The quantitative and qualitative data gathered during the workshop and questionnaire process served as direct inputs to the "Growing Up"video modules, as follows:

  1. Where the original project design called for a set of modules in English and a parallel set in Hindi, research data gathered highlighted the existence of distinct sub-groups within the English medium and Hindi-medium schools which would comprise the user audience. The subgroups were defined along economic, social and educational family backgrounds, and required sharply differing structural and thematic adjustments to the modules. Thus, while the original project design envisaged dubbing of the English version of the modules into Hindi, the emergence of these subgroups created a need for a separate set of the modules with a similar informational content, but a markedly different treatment of the subject.
  2. The research data defined the principal themes to be addressed by the modules; and more importantly, the thematic spread of issues across the three video films that comprise the set. Additionally, it defined how many of these issues would be expanded upon (a task defined in the facilitators' handbook that accompanies the films).
  3. The data also suggested a structural/stylistic/thematic treatment for the films, in that factual data was eventually included in the form of animated and diagrammatic content; and attitudinal and social behavior-related information was presented through role plays, dramatized sections and puppetry. Since there was a marked acceptance for information passed on by peer role models, representative peer figures also became an important part of the films.

Pretesting: various design options for the featured muppet characters were pre-tested with a sample of the target audience, to identify preferences and character detail.

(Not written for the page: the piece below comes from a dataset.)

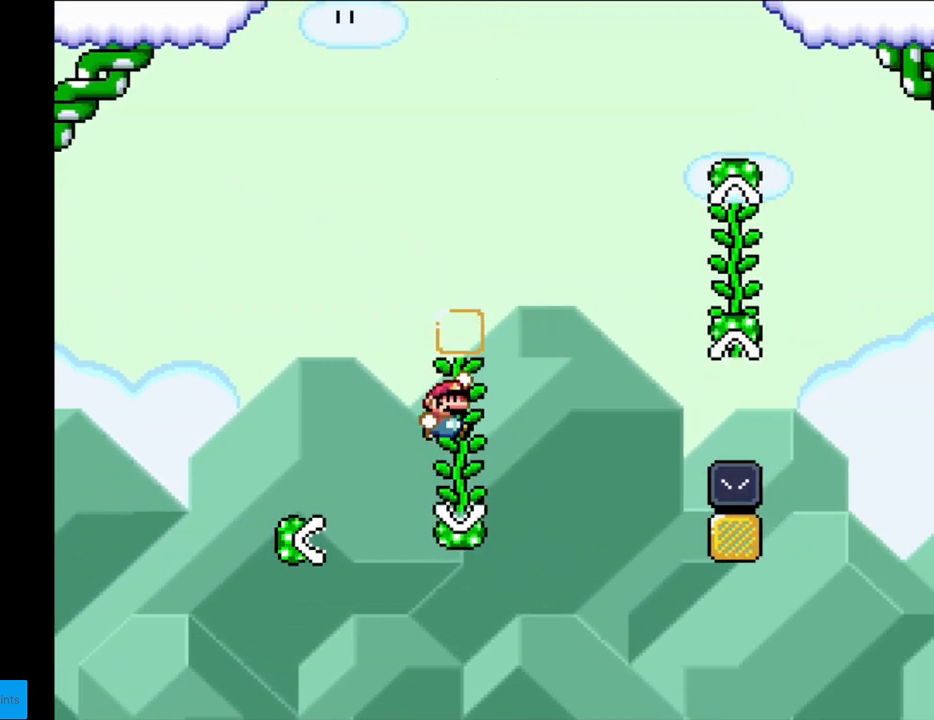
{"buttons": ["B", "Y", "DPAD_RIGHT"], "events": []}
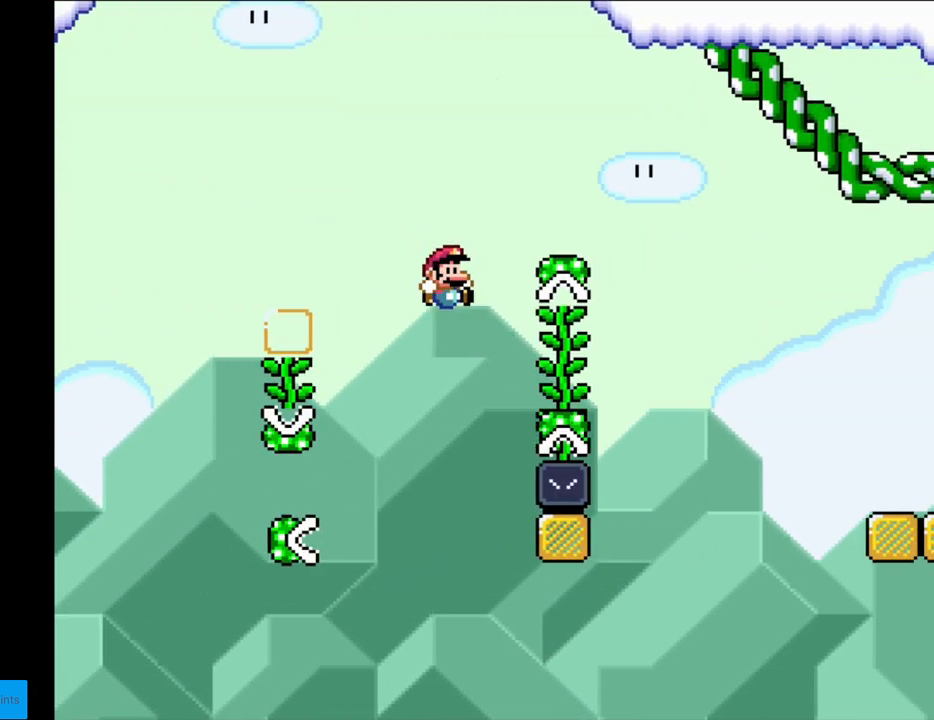
{"buttons": ["B", "Y", "DPAD_RIGHT"], "events": [[133, "B", "up"], [200, "DPAD_UP", "down"], [217, "DPAD_RIGHT", "up"], [267, "DPAD_RIGHT", "down"], [267, "DPAD_UP", "up"], [283, "B", "down"]]}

The featured songs and their lyrics were also pre-tested before production, and the dramatic sequences included in the films actually evolved from the skits and role plays that emerged from the many interactive workshops conducted as part of the pre-production work on the films.

Safe spaces to address myths: the experience of sustained interaction with groups of students contributes to the conclusion that it is the lack of a supportive environment that is the primary factor inhibiting young people from discussing issues around their sexual and reproductive health. Given a supportive and safe space, both boys and girls are open to understanding and learning about their bodies, and voicing their fears regarding sexual and physical interactions, and abuse. There are numerous myths regarding masturbation, pregnancy, conception and HIV/AIDS intertwined with strong feelings of guilt and moral self castigation in both boys and girls. For instance, beliefs that:

  • HIV can infect an individual only after he or she is 18 years old;
  • kissing or holding hands with a boy can make a girl pregnant.
  • masturbation leads to infertility; that the loss of semen is like the loss of blood;

"Growing Up"is designed to provide the fostering atmosphere of respect, openness and frank discussion where these concepts can be clarified and such myths dispelled.